Making recipes composable in this way means that users can pick and choose the ones they want. Our chef-splunk
cookbook has a prescriptive default recipe, but the client and server recipes mainly include the others they need. If someone doesn’t share our opinion on this for their use case, they can pick and choose the ones they want. Perhaps they have the splunk
user and group created on systems through some other means. They won’t need the chef-splunk::user
recipe, and can write their own wrapper to handle that. Overall this is good, though it does mean there are multiple places where a user must look to follow a recipe.
Managing secrets is one of the hardest problems to solve in system administration and configuration management. In Chef, it is very easy to simply set attributes, or use data bag items for authentication credentials. Our old splunk42
cookbook had this:
[ruby]splunk_password = node[:splunk][:auth].split(‘:’)[1]
[/ruby]
Where node[:splunk][:auth]
was set in a role with the username:password
. This isn’t particularly bad since our Chef server runs on a private network and is secured with HTTPS and RSA keys, but a defense in depth security posture has more controls in place for secrets.

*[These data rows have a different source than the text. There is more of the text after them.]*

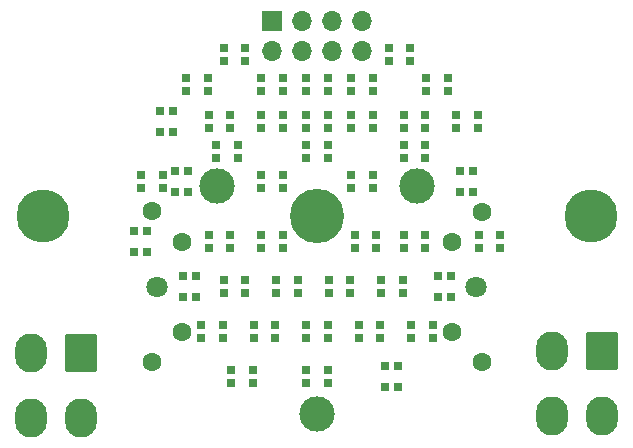
<source format=gbr>
%TF.GenerationSoftware,KiCad,Pcbnew,(6.0.9)*%
%TF.CreationDate,2023-01-27T15:13:05-09:00*%
%TF.ProjectId,GAUGE_Battery,47415547-455f-4426-9174-746572792e6b,rev?*%
%TF.SameCoordinates,Original*%
%TF.FileFunction,Soldermask,Top*%
%TF.FilePolarity,Negative*%
%FSLAX46Y46*%
G04 Gerber Fmt 4.6, Leading zero omitted, Abs format (unit mm)*
G04 Created by KiCad (PCBNEW (6.0.9)) date 2023-01-27 15:13:05*
%MOMM*%
%LPD*%
G01*
G04 APERTURE LIST*
G04 Aperture macros list*
%AMRoundRect*
0 Rectangle with rounded corners*
0 $1 Rounding radius*
0 $2 $3 $4 $5 $6 $7 $8 $9 X,Y pos of 4 corners*
0 Add a 4 corners polygon primitive as box body*
4,1,4,$2,$3,$4,$5,$6,$7,$8,$9,$2,$3,0*
0 Add four circle primitives for the rounded corners*
1,1,$1+$1,$2,$3*
1,1,$1+$1,$4,$5*
1,1,$1+$1,$6,$7*
1,1,$1+$1,$8,$9*
0 Add four rect primitives between the rounded corners*
20,1,$1+$1,$2,$3,$4,$5,0*
20,1,$1+$1,$4,$5,$6,$7,0*
20,1,$1+$1,$6,$7,$8,$9,0*
20,1,$1+$1,$8,$9,$2,$3,0*%
G04 Aperture macros list end*
%ADD10R,0.700000X0.700000*%
%ADD11RoundRect,0.250001X1.099999X1.399999X-1.099999X1.399999X-1.099999X-1.399999X1.099999X-1.399999X0*%
%ADD12O,2.700000X3.300000*%
%ADD13C,4.500000*%
%ADD14C,1.800000*%
%ADD15C,3.000000*%
%ADD16C,4.600000*%
%ADD17C,1.600000*%
%ADD18O,1.700000X1.700000*%
%ADD19R,1.700000X1.700000*%
G04 APERTURE END LIST*
D10*
%TO.C,D42*%
X193267000Y-108158000D03*
X193267000Y-107058000D03*
X191437000Y-107058000D03*
X191437000Y-108158000D03*
%TD*%
%TO.C,D41*%
X190092000Y-105618000D03*
X190092000Y-104518000D03*
X188262000Y-104518000D03*
X188262000Y-105618000D03*
%TD*%
%TO.C,D40*%
X186917000Y-108158000D03*
X186917000Y-107058000D03*
X185087000Y-107058000D03*
X185087000Y-108158000D03*
%TD*%
%TO.C,D39*%
X183107000Y-108158000D03*
X183107000Y-107058000D03*
X181277000Y-107058000D03*
X181277000Y-108158000D03*
%TD*%
%TO.C,D38*%
X179297000Y-108158000D03*
X179297000Y-107058000D03*
X177467000Y-107058000D03*
X177467000Y-108158000D03*
%TD*%
%TO.C,D37*%
X176122000Y-105618000D03*
X176122000Y-104518000D03*
X174292000Y-104518000D03*
X174292000Y-105618000D03*
%TD*%
%TO.C,D36*%
X172947000Y-108158000D03*
X172947000Y-107058000D03*
X171117000Y-107058000D03*
X171117000Y-108158000D03*
%TD*%
%TO.C,D35*%
X170042000Y-109868000D03*
X168942000Y-109868000D03*
X168942000Y-111698000D03*
X170042000Y-111698000D03*
%TD*%
%TO.C,D34*%
X173022000Y-110233000D03*
X173022000Y-111333000D03*
X174852000Y-111333000D03*
X174852000Y-110233000D03*
%TD*%
%TO.C,D33*%
X177467000Y-110233000D03*
X177467000Y-111333000D03*
X179297000Y-111333000D03*
X179297000Y-110233000D03*
%TD*%
%TO.C,D32*%
X181277000Y-110233000D03*
X181277000Y-111333000D03*
X183107000Y-111333000D03*
X183107000Y-110233000D03*
%TD*%
%TO.C,D31*%
X185087000Y-110233000D03*
X185087000Y-111333000D03*
X186917000Y-111333000D03*
X186917000Y-110233000D03*
%TD*%
%TO.C,D30*%
X189532000Y-110233000D03*
X189532000Y-111333000D03*
X191362000Y-111333000D03*
X191362000Y-110233000D03*
%TD*%
%TO.C,D29*%
X193977000Y-110233000D03*
X193977000Y-111333000D03*
X195807000Y-111333000D03*
X195807000Y-110233000D03*
%TD*%
%TO.C,D28*%
X195442000Y-114948000D03*
X194342000Y-114948000D03*
X194342000Y-116778000D03*
X195442000Y-116778000D03*
%TD*%
%TO.C,D27*%
X191362000Y-113873000D03*
X191362000Y-112773000D03*
X189532000Y-112773000D03*
X189532000Y-113873000D03*
%TD*%
%TO.C,D26*%
X186917000Y-116413000D03*
X186917000Y-115313000D03*
X185087000Y-115313000D03*
X185087000Y-116413000D03*
%TD*%
%TO.C,D25*%
X183107000Y-113873000D03*
X183107000Y-112773000D03*
X181277000Y-112773000D03*
X181277000Y-113873000D03*
%TD*%
%TO.C,D24*%
X179297000Y-116413000D03*
X179297000Y-115313000D03*
X177467000Y-115313000D03*
X177467000Y-116413000D03*
%TD*%
%TO.C,D23*%
X175487000Y-113873000D03*
X175487000Y-112773000D03*
X173657000Y-112773000D03*
X173657000Y-113873000D03*
%TD*%
%TO.C,D22*%
X171312000Y-114948000D03*
X170212000Y-114948000D03*
X170212000Y-116778000D03*
X171312000Y-116778000D03*
%TD*%
%TO.C,D21*%
X169137000Y-116413000D03*
X169137000Y-115313000D03*
X167307000Y-115313000D03*
X167307000Y-116413000D03*
%TD*%
%TO.C,D20*%
X167819000Y-120028000D03*
X166719000Y-120028000D03*
X166719000Y-121858000D03*
X167819000Y-121858000D03*
%TD*%
%TO.C,D19*%
X173022000Y-120393000D03*
X173022000Y-121493000D03*
X174852000Y-121493000D03*
X174852000Y-120393000D03*
%TD*%
%TO.C,D18*%
X177467000Y-120393000D03*
X177467000Y-121493000D03*
X179297000Y-121493000D03*
X179297000Y-120393000D03*
%TD*%
%TO.C,D17*%
X185404000Y-120393000D03*
X185404000Y-121493000D03*
X187234000Y-121493000D03*
X187234000Y-120393000D03*
%TD*%
%TO.C,D16*%
X189532000Y-120393000D03*
X189532000Y-121493000D03*
X191362000Y-121493000D03*
X191362000Y-120393000D03*
%TD*%
%TO.C,D15*%
X195882000Y-120393000D03*
X195882000Y-121493000D03*
X197712000Y-121493000D03*
X197712000Y-120393000D03*
%TD*%
%TO.C,D14*%
X193537000Y-123838000D03*
X192437000Y-123838000D03*
X192437000Y-125668000D03*
X193537000Y-125668000D03*
%TD*%
%TO.C,D13*%
X189457000Y-125303000D03*
X189457000Y-124203000D03*
X187627000Y-124203000D03*
X187627000Y-125303000D03*
%TD*%
%TO.C,D12*%
X185012000Y-125303000D03*
X185012000Y-124203000D03*
X183182000Y-124203000D03*
X183182000Y-125303000D03*
%TD*%
%TO.C,D11*%
X180567000Y-125303000D03*
X180567000Y-124203000D03*
X178737000Y-124203000D03*
X178737000Y-125303000D03*
%TD*%
%TO.C,D10*%
X176122000Y-125303000D03*
X176122000Y-124203000D03*
X174292000Y-124203000D03*
X174292000Y-125303000D03*
%TD*%
%TO.C,D9*%
X171947000Y-123838000D03*
X170847000Y-123838000D03*
X170847000Y-125668000D03*
X171947000Y-125668000D03*
%TD*%
%TO.C,D8*%
X172387000Y-128013000D03*
X172387000Y-129113000D03*
X174217000Y-129113000D03*
X174217000Y-128013000D03*
%TD*%
%TO.C,D7*%
X176832000Y-128013000D03*
X176832000Y-129113000D03*
X178662000Y-129113000D03*
X178662000Y-128013000D03*
%TD*%
%TO.C,D6*%
X181277000Y-128013000D03*
X181277000Y-129113000D03*
X183107000Y-129113000D03*
X183107000Y-128013000D03*
%TD*%
%TO.C,D5*%
X185722000Y-128013000D03*
X185722000Y-129113000D03*
X187552000Y-129113000D03*
X187552000Y-128013000D03*
%TD*%
%TO.C,D4*%
X190167000Y-128013000D03*
X190167000Y-129113000D03*
X191997000Y-129113000D03*
X191997000Y-128013000D03*
%TD*%
%TO.C,D3*%
X189092000Y-131458000D03*
X187992000Y-131458000D03*
X187992000Y-133288000D03*
X189092000Y-133288000D03*
%TD*%
%TO.C,D2*%
X183107000Y-132923000D03*
X183107000Y-131823000D03*
X181277000Y-131823000D03*
X181277000Y-132923000D03*
%TD*%
%TO.C,D1*%
X176757000Y-132923000D03*
X176757000Y-131823000D03*
X174927000Y-131823000D03*
X174927000Y-132923000D03*
%TD*%
D11*
%TO.C,J1*%
X162189000Y-130363000D03*
D12*
X157989000Y-130363000D03*
X162189000Y-135863000D03*
X157989000Y-135863000D03*
%TD*%
D11*
%TO.C,J3*%
X206322000Y-130210000D03*
D12*
X202122000Y-130210000D03*
X206322000Y-135710000D03*
X202122000Y-135710000D03*
%TD*%
D13*
%TO.C,H2*%
X205369000Y-118743000D03*
%TD*%
%TO.C,H1*%
X159014000Y-118743000D03*
%TD*%
D14*
%TO.C,M1*%
X195692000Y-124753000D03*
X168692000Y-124753000D03*
D15*
X182192000Y-135503000D03*
X190682000Y-116263000D03*
X173702000Y-116263000D03*
D16*
X182192000Y-118753000D03*
D17*
X193630576Y-128559417D03*
X193630576Y-120939417D03*
X170770576Y-128559417D03*
X170770576Y-120939417D03*
X196170576Y-131099417D03*
X196170576Y-118399417D03*
X168230576Y-131099417D03*
X168222000Y-118393000D03*
%TD*%
D18*
%TO.C,J2*%
X186002000Y-104773000D03*
X186002000Y-102233000D03*
X183462000Y-104773000D03*
X183462000Y-102233000D03*
X180922000Y-104773000D03*
X180922000Y-102233000D03*
X178382000Y-104773000D03*
D19*
X178382000Y-102233000D03*
%TD*%
M02*

</source>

How can this be improved? At Chef, we started using Chef Vault to manage secrets. I wrote a post about chef-vault a few months ago, so I won’t dig too deep into the details here. The current chef-splunk
cookbook loads the authentication information like this:
[ruby]splunk_auth_info = chef_vault_item(:vault, "splunk_#{node.chef_environment}")[‘auth’]

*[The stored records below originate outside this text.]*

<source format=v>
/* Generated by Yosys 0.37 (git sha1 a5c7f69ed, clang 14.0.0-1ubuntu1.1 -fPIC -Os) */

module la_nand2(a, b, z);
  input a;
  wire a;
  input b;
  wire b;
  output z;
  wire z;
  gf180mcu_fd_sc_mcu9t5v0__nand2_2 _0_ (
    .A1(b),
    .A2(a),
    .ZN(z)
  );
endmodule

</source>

user, pw = splunk_auth_info.split(‘:’)
execute "#{splunk_cmd} edit user #{user} -password ‘#{pw}’ -role admin -auth admin:changeme" do
not_if { ::File.exists?("#{splunk_dir}/etc/.setup_#{user}_password") }
end
file "#{splunk_dir}/etc/.setup_#{user}_password" do
content ‘true\n’
owner ‘root’
group ‘root’
mode 00600
end
[/ruby]
The first line loads the authentication information from the encrypted-with-chef-vault data bag item. Then we make a couple of convenient local variables, and change the password from Splunk’s built-in default. Then, we control convergence of the execute by writing a file that indicates that the password has been set.
The advantage of this over attributes or data bag items is that the content is encrypted. The advantage over regular encrypted data bags is that we don’t need to distribute the secret key out to every system, we can update the list of nodes that have access with a knife command.
Neither Chef (the company), nor I are here to tell anyone how to write cookbooks. One of the benefits of Chef (the product) is its flexibility, allowing users to write blocks of Ruby code in recipes that quickly solve an immediate problem. That’s how we got to where we were with splunk42
, and we certainly have other cookbooks that can be refactored similarly. When it comes to sharing cookbooks with the community, well-factored, easy to follow, understand, and use code is preferred.
Many of the ideas here came from community members like Miah Johnson, Noah Kantrowitz, Jamie Winsor, and Mike Fiedler. I owe them thanks for challenging me over the years on a lot of the older patterns that I held onto. Together we can build better automation through cookbooks, and a strong collaborative community. I hope this information is helpful to those goals.